--- START TEXT EXCERPT ---

Abstract

The coupling between nitrification and N2 gas production to recycle ammonia back to the atmosphere is a key step in the nitrogen cycle that has been researched widely. An assumption for such research is that the products of nitrification (nitrite or nitrate) mix freely in the environment before reduction to N2 gas. Here we show, in oxic riverbeds, that the pattern of N2 gas production from ammonia deviates by ~3- to 16-fold from that predicted for denitrification or anammox involving nitrite or nitrate as free porewater intermediates. Rather, the patterns match that for a coupling through a cryptic pool, isolated from the porewater. A cryptic pool challenges our understanding of a key step in the nitrogen cycle and masks our ability to distinguish between sources of N2 gas that 20 years’ research has sought to identify. Our reasoning suggests a new pathway or a new type of coupling between known pathways in the nitrogen cycle.

--- END TEXT EXCERPT ---

* **GOALS**
a – Decide whether each statement agrees with the abstract. Answer yes or no, and quote the words from the abstract that settle it.
(i) The study was carried out in oxic riverbeds.
(ii) The observed pattern of N2 gas production matched the prediction for denitrification or anammox with nitrite or nitrate as free porewater intermediates.
(iii) Research has sought to distinguish between sources of N2 gas for about 20 years.
b – Using the abstract, answer each question briefly.
(i) According to the assumption behind earlier research, what do the products of nitrification do before reduction to N2 gas?
(ii) From what is the cryptic pool isolated?
(iii) By how much does the pattern of N2 gas production deviate from the predicted one?
c – List every nitrogen-cycle process that the abstract names with a single term.

--- START EXTRACTED RECORDS ---

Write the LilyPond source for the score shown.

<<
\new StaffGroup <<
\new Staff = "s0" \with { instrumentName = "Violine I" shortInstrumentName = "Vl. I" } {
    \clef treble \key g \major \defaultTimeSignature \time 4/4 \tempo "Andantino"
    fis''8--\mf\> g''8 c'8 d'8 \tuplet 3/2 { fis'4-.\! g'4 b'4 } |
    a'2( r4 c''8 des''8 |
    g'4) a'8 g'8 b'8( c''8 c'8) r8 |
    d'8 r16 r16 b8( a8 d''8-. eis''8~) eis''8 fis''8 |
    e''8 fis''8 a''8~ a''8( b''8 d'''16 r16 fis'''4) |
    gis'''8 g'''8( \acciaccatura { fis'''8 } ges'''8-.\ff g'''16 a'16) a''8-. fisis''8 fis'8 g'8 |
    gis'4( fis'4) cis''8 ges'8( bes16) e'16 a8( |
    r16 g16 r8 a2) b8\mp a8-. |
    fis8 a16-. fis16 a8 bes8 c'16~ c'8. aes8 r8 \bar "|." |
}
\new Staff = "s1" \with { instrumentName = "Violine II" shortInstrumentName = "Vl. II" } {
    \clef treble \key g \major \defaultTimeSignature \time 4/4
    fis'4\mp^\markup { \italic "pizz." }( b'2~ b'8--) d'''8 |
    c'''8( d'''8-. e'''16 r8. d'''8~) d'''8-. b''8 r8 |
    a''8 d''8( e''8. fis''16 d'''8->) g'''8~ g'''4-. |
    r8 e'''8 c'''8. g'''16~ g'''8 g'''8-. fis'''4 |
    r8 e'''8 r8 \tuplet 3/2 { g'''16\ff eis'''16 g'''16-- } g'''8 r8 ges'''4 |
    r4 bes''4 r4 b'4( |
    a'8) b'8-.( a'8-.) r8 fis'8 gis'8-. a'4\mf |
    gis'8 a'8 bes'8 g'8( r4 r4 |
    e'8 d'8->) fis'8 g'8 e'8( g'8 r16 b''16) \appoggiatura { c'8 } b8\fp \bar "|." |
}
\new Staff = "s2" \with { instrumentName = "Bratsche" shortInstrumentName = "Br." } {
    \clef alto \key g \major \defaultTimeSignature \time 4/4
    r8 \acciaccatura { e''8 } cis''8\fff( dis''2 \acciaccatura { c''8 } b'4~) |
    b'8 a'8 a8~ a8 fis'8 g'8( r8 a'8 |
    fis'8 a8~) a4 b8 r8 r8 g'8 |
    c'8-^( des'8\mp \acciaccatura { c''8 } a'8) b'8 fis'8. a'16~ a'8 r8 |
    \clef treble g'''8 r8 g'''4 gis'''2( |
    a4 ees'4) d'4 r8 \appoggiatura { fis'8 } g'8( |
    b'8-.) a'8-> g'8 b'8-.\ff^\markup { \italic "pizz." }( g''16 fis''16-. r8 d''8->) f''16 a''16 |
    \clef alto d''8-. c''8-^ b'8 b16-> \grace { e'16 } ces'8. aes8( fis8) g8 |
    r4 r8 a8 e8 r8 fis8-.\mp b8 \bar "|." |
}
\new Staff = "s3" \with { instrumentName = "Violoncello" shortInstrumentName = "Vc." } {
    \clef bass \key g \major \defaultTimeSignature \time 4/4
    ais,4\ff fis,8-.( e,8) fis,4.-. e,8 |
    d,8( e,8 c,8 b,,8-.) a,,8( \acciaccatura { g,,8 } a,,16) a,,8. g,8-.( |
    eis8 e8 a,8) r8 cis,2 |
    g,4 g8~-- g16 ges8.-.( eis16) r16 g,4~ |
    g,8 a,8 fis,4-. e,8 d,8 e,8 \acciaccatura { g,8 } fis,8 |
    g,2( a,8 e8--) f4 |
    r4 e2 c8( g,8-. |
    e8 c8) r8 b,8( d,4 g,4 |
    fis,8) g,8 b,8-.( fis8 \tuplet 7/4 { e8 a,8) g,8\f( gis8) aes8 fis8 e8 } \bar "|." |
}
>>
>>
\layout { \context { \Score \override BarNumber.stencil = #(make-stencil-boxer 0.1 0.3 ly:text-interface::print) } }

--- END EXTRACTED RECORDS ---

* **FULL ANSWERS**
a –
(i) Yes: "in oxic riverbeds"
(ii) No: "deviates by ~3- to 16-fold from that predicted for denitrification or anammox involving nitrite or nitrate as free porewater intermediates"
(iii) Yes: "20 years’ research has sought to identify"

b –
(i) They mix freely in the environment.
(ii) The porewater.
(iii) By about 3- to 16-fold.

c – nitrification, denitrification, anammox